Arm Holdings stock jumped nearly 12% in pre-market trading after the company announced plans for a new artificial intelligence chip. The semiconductor firm projects the processor could generate $15 billion annually within five years.

Shares of Arm Holdings surged almost 12% during pre-market trading Wednesday following the company’s announcement of a new artificial intelligence processor expected to bring in billions in yearly revenue.
This represents a significant strategic shift for the semiconductor company, which has historically focused on licensing its chip designs to major tech firms like Nvidia and Qualcomm, earning money through royalty payments tied to sales volume.
The company’s new AGI CPU differs from existing processors that primarily handle chatbot responses. Instead, this chip is designed to manage the computational demands of “agentic AI” – advanced systems capable of acting independently on users’ behalf with limited supervision.
Company CEO Rene Haas told Reuters in an interview that the data-center processor is projected to bring in approximately $15 billion in annual revenue within roughly five years.
Haas also indicated the company anticipates total revenue of $25 billion during that timeframe, along with yearly earnings reaching $9 per share.

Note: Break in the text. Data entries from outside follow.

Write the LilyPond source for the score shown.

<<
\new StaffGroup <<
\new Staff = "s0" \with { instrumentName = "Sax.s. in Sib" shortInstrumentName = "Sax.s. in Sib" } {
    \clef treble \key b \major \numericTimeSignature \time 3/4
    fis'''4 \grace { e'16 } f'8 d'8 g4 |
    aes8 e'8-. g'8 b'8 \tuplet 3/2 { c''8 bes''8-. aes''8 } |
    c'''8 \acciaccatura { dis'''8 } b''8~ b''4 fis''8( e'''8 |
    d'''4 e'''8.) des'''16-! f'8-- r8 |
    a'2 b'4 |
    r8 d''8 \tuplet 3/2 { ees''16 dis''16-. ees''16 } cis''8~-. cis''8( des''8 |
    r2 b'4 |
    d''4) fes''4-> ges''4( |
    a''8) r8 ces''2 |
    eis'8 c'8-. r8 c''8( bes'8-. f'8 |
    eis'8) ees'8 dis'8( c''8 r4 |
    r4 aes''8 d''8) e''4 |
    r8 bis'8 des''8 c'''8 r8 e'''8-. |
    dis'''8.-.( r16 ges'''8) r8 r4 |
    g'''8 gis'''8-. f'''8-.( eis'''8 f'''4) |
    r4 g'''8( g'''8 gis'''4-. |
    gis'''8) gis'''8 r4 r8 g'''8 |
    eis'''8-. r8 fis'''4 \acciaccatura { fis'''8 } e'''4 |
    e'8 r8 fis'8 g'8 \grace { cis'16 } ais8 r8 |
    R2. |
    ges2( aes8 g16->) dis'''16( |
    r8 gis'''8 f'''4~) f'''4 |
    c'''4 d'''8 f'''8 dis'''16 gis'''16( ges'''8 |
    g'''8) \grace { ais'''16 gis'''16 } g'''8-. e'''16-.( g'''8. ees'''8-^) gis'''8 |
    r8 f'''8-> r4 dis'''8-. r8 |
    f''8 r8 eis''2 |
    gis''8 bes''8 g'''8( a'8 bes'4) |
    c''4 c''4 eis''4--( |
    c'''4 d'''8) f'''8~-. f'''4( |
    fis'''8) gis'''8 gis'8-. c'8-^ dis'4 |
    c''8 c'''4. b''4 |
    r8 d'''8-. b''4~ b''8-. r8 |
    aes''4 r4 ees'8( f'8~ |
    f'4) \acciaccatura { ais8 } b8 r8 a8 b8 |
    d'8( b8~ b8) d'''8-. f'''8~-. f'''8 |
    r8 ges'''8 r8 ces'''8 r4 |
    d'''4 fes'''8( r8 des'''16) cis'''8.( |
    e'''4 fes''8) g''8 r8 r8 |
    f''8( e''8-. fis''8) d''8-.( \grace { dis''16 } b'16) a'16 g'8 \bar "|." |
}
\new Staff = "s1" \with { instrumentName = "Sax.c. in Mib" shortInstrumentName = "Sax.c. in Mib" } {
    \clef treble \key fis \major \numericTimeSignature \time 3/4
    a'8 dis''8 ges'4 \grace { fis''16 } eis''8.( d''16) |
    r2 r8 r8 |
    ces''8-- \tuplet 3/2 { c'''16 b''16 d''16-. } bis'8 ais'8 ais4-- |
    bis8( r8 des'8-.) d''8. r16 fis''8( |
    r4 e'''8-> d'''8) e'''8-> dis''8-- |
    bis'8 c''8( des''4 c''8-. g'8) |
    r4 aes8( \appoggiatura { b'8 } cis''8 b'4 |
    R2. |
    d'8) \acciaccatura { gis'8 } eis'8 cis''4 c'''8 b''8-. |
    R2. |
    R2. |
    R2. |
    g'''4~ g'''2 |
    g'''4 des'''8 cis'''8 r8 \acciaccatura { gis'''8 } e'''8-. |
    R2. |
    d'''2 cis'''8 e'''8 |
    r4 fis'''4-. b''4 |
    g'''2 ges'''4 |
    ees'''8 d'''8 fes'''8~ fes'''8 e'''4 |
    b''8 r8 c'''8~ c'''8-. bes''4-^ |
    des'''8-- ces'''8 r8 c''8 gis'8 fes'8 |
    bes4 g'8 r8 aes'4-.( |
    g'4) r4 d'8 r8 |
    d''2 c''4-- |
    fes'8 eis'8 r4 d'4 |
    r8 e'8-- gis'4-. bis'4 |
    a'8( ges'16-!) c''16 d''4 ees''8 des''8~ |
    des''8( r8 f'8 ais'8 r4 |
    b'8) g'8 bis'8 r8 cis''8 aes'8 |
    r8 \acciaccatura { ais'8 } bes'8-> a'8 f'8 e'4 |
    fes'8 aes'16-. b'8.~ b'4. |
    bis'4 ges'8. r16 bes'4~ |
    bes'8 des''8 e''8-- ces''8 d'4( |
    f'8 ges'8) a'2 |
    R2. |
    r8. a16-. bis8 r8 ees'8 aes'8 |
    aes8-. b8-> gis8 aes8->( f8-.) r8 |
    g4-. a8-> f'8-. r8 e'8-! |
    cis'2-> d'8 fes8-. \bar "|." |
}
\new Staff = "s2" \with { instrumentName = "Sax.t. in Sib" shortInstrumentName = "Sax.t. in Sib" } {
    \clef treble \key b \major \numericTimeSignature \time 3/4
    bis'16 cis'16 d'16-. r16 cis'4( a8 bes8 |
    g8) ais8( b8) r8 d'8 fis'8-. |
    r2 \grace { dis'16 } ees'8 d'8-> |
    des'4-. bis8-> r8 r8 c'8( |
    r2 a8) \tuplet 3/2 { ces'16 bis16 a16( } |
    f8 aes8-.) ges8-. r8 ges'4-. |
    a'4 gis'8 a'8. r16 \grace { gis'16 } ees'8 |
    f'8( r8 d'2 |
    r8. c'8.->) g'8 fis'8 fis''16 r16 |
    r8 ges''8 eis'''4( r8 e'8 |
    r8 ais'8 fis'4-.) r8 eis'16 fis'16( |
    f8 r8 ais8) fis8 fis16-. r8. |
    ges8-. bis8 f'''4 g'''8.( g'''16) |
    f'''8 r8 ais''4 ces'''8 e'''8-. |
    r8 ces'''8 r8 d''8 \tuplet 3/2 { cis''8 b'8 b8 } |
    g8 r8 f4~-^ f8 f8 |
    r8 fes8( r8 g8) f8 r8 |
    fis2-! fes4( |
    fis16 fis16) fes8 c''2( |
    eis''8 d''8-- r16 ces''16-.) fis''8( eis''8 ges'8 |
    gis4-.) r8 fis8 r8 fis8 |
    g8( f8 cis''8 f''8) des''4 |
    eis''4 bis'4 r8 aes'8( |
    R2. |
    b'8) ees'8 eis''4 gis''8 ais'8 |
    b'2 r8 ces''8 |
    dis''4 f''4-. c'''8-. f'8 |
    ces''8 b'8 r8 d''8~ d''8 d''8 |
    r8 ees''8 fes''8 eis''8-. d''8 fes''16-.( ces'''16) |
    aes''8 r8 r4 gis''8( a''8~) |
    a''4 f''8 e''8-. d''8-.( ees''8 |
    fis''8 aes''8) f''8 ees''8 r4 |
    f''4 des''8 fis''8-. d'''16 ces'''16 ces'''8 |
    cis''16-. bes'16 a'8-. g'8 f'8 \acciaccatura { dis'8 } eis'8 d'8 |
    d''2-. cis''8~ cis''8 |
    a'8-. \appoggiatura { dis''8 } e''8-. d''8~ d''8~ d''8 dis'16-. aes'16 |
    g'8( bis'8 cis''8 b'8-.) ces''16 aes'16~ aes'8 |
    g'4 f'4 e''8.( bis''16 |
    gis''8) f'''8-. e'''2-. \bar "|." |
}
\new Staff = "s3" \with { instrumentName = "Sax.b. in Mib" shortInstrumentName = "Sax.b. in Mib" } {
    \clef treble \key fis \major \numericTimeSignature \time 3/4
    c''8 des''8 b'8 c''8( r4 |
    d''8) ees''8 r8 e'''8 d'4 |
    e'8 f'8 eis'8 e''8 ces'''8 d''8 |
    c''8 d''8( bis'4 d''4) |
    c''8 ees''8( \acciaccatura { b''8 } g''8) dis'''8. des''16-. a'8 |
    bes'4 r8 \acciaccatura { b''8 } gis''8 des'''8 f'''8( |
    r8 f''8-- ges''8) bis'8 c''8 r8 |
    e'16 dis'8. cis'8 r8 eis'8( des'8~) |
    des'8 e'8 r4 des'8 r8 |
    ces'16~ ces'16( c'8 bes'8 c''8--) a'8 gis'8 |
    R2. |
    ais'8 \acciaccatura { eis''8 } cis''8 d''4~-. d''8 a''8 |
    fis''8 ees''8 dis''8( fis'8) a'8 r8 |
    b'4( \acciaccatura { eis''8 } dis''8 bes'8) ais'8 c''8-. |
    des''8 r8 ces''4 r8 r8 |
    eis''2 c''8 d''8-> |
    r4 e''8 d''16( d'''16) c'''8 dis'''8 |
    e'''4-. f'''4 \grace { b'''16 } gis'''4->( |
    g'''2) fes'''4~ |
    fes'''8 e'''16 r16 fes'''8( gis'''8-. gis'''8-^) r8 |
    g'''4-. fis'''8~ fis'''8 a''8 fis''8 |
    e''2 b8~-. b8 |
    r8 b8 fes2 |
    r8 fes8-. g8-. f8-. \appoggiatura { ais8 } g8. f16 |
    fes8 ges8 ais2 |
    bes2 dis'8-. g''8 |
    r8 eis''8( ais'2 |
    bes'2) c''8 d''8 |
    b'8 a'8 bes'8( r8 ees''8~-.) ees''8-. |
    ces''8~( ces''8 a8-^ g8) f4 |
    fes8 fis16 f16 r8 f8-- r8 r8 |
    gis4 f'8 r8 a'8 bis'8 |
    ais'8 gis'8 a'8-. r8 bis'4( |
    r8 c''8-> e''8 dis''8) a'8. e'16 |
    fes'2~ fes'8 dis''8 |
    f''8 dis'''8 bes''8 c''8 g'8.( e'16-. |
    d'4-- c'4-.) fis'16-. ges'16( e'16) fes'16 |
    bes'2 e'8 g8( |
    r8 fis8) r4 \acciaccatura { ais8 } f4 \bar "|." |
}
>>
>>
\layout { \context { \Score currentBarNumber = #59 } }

Citigroup analysts praised the company’s bold approach, stating: “Arm has not taken a baby step, say the production of a die or a chiplet for its customers; it has jumped in with both feet, developing the highly performing and energy efficient Arm AGI CPU.”
The analysts added: “The industry move to inference and, in particular, agentic AI is showing the need for more CPUs.”
The growing demand for “agentic AI” technology has already boosted interest in comparable processors produced by manufacturers including Intel and Advanced Micro Devices.
Intel’s stock climbed 3.4% while AMD shares increased more than 1% following the news.
According to LSEG data, Arm currently trades at 63.08 times analysts’ forward earnings estimates, compared to AMD’s 26.64 multiple and Intel’s 71.27 ratio.